▶ _Material provided_
= = = =

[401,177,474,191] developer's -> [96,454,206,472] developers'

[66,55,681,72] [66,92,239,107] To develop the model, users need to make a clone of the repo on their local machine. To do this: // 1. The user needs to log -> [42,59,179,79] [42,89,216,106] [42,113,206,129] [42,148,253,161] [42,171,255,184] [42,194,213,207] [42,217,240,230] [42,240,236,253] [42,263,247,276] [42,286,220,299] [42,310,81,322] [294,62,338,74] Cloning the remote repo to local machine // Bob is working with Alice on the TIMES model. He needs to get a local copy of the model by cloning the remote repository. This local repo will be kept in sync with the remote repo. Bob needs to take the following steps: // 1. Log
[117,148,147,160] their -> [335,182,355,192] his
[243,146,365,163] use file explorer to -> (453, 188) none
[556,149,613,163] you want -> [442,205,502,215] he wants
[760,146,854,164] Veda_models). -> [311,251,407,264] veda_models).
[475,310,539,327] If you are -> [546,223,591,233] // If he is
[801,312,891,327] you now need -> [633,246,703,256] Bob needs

= = = =

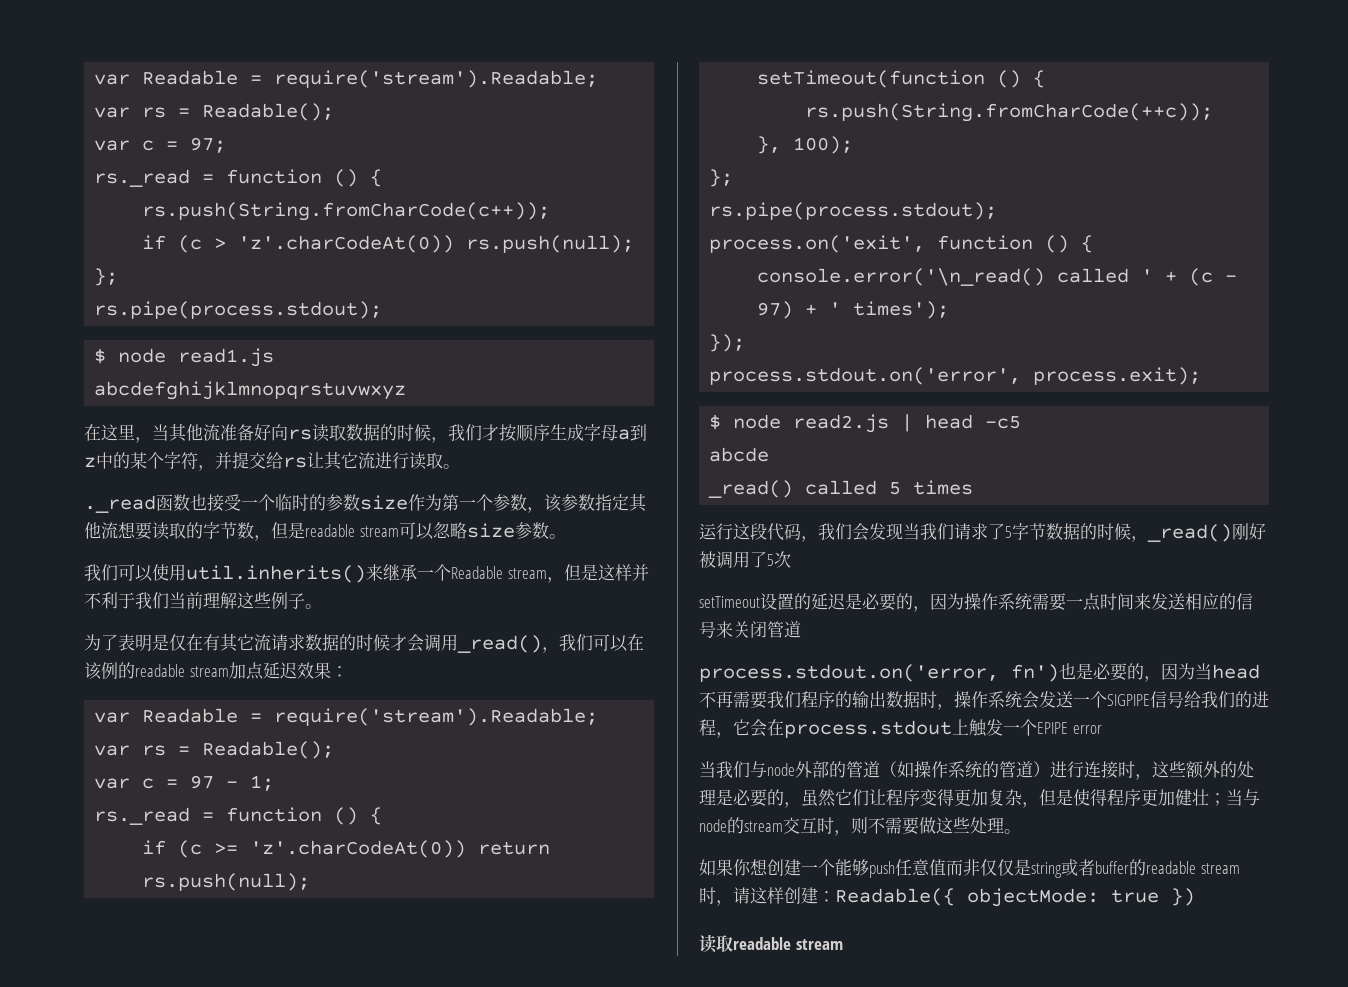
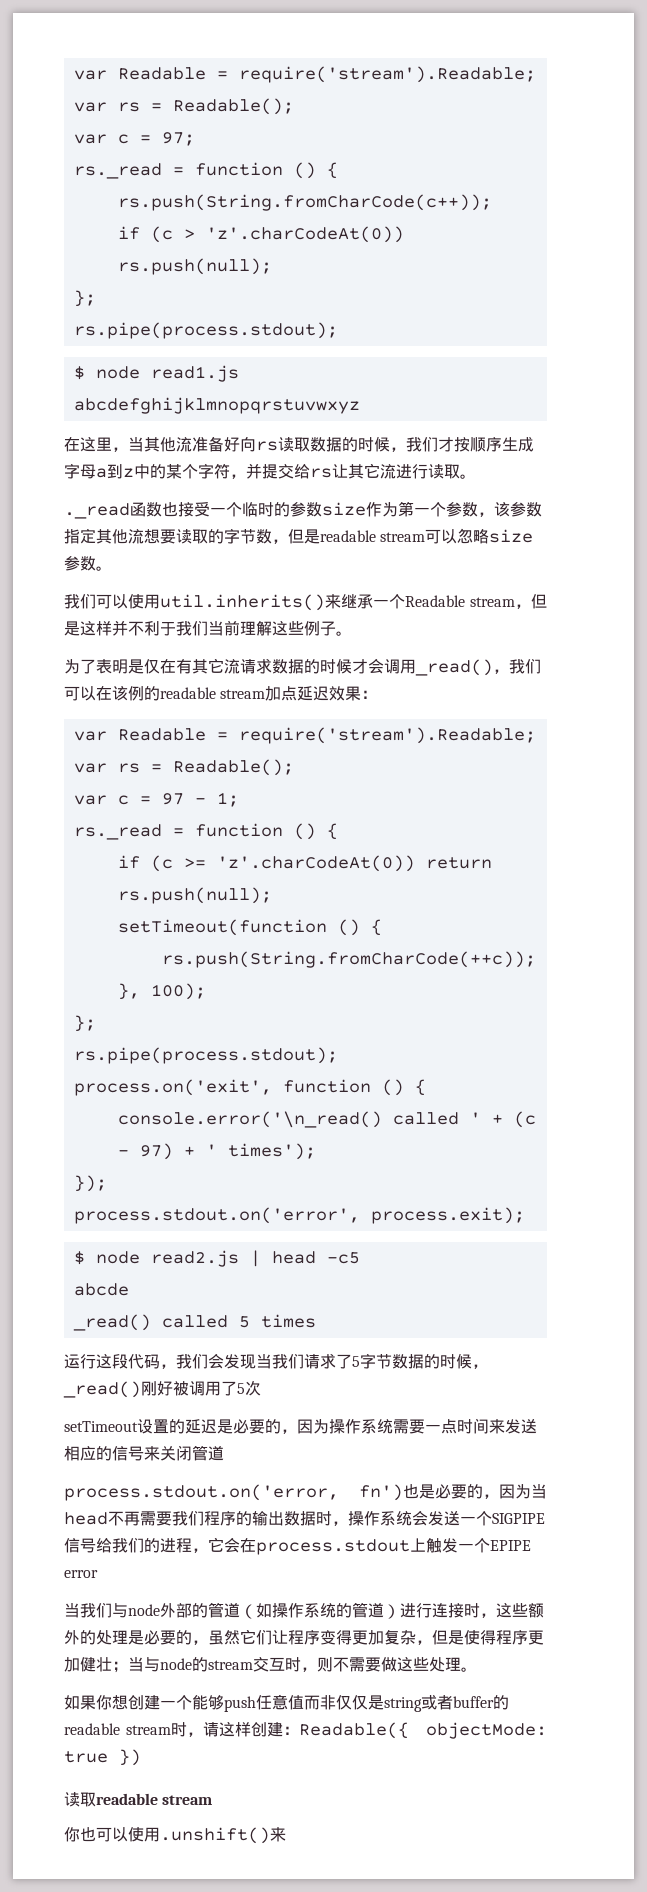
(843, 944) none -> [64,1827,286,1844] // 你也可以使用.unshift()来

= = = =

▶ _Exercise aim_
Scan the records for the string "their" and show every line that contains it.

▶ _Answer box_
[66,55,681,72] [66,92,239,107] To develop the model, users need to make a clone of the repo on their local machine. To do this: // 1. The user needs to log -> [42,59,179,79] [42,89,216,106] [42,113,206,129] [42,148,253,161] [42,171,255,184] [42,194,213,207] [42,217,240,230] [42,240,236,253] [42,263,247,276] [42,286,220,299] [42,310,81,322] [294,62,338,74] Cloning the remote repo to local machine // Bob is working with Alice on the TIMES model. He needs to get a local copy of the model by cloning the remote repository. This local repo will be kept in sync with the remote repo. Bob needs to take the following steps: // 1. Log
[117,148,147,160] their -> [335,182,355,192] his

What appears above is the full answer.